Not long thereafter, Egyptian authorities arrested two airport employees accused of helping ISIS to smuggle the bomb onto the aircraft.

And today, we are learning that the so-called mastermind behind the attack — and leader of the Islamic State’s Sinai Peninsula operations — has been killed, along with 45 other ISIS fighters. But it wasn’t Putin’s forces who did it; it was the Egyptian military.

More from Fox News:

The leader of the Islamic State’s operations in the volatile Sinai Peninsula and mastermind of the October 2015 attack on a Russian airliner in the region that left 224 dead has been killed by Egypt’s Air force, intelligence sources tell Fox News.

ISIS Sinai leader Abu Dua al-Ansari was killed in Al Arish, the sources said.

A posting on the Facebook page of the military’s chief spokesman, Brig-Gen Mohammed Samir, said Doaa al-Ansari was killed in an operation guided by “accurate intelligence.”

He helped organize ISIS activities in the region including attacks against U.N. personnel in their Sinai base.

In the Metrojet plane attack on October 31, an air mechanic whose cousin joined ISIS in Syria is suspected to have planted a bomb on the Russian passenger plane at the Sharm el-Sheikh airport. The plane then exploded in Egypt’s skies after takeoff, killing all 224 aboard.

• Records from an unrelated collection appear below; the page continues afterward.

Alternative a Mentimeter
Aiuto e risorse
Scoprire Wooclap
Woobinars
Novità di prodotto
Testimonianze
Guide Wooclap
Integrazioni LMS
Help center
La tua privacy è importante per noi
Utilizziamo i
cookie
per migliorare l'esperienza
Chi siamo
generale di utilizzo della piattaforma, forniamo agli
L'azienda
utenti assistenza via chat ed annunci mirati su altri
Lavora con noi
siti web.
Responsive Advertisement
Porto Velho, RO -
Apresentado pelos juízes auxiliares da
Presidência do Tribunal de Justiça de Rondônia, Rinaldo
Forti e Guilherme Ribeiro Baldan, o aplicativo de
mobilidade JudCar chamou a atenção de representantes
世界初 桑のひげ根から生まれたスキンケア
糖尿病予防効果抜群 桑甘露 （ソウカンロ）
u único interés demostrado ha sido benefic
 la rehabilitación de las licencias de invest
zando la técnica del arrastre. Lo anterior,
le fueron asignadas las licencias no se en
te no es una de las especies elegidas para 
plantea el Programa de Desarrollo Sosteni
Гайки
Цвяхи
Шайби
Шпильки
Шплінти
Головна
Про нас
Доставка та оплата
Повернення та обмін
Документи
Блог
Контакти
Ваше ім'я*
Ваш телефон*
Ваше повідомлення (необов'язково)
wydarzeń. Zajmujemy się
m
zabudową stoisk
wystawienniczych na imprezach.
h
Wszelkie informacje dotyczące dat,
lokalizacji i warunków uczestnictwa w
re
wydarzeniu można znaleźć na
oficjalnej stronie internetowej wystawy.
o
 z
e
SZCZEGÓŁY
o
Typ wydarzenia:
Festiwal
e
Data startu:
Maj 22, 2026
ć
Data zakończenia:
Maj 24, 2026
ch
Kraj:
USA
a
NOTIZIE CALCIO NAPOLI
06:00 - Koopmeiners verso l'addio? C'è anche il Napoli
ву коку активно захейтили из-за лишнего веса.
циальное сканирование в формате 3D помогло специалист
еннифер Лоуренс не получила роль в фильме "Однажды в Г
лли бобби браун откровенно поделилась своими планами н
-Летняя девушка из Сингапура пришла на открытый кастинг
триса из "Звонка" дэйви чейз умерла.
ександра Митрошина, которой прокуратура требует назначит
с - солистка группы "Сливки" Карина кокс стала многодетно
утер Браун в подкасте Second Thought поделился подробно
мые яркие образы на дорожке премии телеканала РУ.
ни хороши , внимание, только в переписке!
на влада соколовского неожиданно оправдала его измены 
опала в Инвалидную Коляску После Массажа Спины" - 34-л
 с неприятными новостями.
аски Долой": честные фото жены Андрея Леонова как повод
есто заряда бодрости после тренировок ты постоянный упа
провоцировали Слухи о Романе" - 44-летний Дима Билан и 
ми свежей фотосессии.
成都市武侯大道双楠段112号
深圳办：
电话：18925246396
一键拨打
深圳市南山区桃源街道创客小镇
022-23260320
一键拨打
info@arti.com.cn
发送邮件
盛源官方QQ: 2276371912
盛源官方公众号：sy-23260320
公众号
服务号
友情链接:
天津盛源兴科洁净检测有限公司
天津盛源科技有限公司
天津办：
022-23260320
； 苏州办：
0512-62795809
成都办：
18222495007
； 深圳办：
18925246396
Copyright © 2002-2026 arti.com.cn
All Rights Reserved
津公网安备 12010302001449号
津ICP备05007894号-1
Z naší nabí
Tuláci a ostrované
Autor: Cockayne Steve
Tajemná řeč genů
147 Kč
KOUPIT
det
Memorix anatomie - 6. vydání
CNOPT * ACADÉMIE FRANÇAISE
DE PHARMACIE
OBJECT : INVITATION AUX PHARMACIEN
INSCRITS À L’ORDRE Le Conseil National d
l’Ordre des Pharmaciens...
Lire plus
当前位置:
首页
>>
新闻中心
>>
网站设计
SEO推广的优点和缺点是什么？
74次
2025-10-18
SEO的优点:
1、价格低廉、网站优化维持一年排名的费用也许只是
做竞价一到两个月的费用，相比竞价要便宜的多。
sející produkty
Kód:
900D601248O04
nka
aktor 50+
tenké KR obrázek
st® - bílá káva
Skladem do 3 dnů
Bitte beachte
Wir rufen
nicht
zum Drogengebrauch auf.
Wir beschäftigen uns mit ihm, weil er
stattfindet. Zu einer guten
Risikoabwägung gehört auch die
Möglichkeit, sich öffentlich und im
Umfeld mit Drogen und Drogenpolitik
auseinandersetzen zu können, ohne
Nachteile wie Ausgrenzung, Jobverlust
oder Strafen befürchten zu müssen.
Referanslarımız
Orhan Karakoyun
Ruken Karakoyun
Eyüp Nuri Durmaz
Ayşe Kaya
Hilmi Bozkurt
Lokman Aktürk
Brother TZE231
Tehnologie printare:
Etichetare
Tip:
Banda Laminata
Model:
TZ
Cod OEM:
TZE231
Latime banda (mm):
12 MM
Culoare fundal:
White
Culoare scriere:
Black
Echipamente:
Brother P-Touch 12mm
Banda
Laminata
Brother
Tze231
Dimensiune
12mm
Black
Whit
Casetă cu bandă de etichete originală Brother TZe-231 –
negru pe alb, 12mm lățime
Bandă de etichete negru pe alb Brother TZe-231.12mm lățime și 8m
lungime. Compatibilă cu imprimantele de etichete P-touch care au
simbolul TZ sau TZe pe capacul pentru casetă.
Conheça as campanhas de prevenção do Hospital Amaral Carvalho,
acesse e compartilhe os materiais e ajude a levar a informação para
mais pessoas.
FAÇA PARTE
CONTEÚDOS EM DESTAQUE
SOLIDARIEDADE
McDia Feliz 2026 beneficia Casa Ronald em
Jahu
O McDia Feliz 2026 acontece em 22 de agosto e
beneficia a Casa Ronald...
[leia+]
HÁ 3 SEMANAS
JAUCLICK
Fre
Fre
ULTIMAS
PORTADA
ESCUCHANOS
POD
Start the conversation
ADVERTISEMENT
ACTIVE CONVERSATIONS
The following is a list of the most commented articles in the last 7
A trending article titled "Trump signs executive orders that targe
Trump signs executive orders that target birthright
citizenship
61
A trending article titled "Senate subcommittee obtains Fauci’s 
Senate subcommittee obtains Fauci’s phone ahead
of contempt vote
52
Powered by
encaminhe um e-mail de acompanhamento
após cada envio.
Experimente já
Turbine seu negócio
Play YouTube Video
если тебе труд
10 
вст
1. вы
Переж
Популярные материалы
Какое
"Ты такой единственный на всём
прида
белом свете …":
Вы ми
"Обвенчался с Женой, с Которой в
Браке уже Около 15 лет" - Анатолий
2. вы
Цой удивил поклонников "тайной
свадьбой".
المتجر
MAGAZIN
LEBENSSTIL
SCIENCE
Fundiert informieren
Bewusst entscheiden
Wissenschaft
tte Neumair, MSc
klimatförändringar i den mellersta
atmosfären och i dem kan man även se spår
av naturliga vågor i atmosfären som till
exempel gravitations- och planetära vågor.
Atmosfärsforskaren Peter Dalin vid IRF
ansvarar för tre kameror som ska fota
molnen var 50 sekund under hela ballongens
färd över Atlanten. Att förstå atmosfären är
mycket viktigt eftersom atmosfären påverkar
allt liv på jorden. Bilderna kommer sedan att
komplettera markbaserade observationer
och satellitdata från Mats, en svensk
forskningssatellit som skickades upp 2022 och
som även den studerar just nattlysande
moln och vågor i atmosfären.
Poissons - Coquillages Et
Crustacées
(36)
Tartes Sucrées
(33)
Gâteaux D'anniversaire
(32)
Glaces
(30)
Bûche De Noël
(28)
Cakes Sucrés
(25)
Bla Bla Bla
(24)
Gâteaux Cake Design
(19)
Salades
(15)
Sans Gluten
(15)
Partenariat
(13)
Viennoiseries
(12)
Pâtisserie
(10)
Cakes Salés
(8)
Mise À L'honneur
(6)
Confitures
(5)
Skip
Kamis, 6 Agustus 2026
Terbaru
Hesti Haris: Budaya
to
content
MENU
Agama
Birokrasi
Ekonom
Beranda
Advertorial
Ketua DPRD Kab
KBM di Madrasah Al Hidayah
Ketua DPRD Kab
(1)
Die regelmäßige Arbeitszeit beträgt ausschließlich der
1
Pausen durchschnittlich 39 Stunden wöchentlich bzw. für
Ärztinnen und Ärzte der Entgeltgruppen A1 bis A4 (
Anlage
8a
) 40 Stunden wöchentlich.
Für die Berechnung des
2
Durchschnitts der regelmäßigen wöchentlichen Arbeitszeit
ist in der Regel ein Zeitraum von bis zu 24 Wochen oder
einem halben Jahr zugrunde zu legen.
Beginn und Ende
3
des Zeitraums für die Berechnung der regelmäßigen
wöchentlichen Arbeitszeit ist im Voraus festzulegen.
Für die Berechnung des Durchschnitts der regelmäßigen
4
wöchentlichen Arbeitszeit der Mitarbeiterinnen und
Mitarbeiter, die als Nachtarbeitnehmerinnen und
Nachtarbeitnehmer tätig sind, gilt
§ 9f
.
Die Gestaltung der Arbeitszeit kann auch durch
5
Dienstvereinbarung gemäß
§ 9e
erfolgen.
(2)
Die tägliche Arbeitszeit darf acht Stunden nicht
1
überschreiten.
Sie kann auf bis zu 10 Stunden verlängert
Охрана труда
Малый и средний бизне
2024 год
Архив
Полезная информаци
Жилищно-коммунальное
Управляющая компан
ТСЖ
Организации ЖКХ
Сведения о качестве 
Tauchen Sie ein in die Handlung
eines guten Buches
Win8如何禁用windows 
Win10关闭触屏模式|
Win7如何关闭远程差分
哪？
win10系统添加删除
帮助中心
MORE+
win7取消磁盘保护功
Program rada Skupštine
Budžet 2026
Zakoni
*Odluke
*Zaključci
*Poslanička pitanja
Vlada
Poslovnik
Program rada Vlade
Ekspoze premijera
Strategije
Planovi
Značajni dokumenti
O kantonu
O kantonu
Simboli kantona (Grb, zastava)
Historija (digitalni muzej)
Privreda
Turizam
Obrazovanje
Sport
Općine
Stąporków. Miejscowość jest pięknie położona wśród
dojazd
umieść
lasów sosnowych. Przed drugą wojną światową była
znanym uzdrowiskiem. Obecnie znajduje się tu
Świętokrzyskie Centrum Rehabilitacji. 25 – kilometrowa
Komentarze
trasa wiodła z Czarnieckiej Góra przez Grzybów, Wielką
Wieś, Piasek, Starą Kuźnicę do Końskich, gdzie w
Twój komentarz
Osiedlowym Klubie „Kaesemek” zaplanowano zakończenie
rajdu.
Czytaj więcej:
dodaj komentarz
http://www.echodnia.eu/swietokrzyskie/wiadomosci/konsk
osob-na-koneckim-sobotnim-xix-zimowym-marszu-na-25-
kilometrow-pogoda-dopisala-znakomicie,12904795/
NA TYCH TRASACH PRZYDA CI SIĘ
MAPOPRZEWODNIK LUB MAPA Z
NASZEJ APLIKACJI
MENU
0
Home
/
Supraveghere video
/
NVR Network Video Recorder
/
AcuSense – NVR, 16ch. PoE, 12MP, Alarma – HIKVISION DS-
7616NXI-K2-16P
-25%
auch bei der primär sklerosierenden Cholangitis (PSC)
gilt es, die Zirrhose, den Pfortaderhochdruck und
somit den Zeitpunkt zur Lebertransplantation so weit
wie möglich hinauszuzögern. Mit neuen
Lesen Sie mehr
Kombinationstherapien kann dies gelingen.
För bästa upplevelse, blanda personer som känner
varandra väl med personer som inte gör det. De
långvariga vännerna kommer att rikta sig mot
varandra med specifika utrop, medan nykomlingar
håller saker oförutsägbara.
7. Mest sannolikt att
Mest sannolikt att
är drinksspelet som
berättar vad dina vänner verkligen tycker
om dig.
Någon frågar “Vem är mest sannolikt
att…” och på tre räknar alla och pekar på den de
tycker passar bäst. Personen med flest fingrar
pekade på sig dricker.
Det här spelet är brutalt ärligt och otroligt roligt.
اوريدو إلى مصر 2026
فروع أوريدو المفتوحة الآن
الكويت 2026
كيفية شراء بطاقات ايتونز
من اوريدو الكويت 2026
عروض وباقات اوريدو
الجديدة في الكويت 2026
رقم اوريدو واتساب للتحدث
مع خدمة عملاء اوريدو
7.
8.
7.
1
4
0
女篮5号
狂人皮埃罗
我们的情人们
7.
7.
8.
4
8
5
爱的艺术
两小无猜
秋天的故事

Egypt’s military wrote on its Facebook page that its airstrikes also killed 45 ISIS fighters and ammunition depots used by the group, Reuters reported.

The Daily Mail reports that this particular ISIS cell, known as Wilayat Sayna, has been branded the ‘most dangerous terror group in Egypt’ following a five-year campaign of bloody attacks.

Although it swore allegiance to ISIS leader Abu Bakr al-Baghdadi in November 2014, the group has killed scores of Egyptian army personnel, politicians and civilians since 2011 in a campaign of terror that has included suicide bombers, car bombs and roadside IEDs.  

Egyptian forces have been actively battling Islamic militants for years, though the situation has grown deadlier following the ousting of Egypt’s Islamist president Mohamed Morsi in 2013.

Anyone want to guess whether the Egyptian air force dropped flyers warning ISIS of the impending strikes, as Obama has our guys doing? No doubt they first tried hugs with the terrorists before resorting to airstrikes.

Encouraging to see someone fighting this enemy with the force required.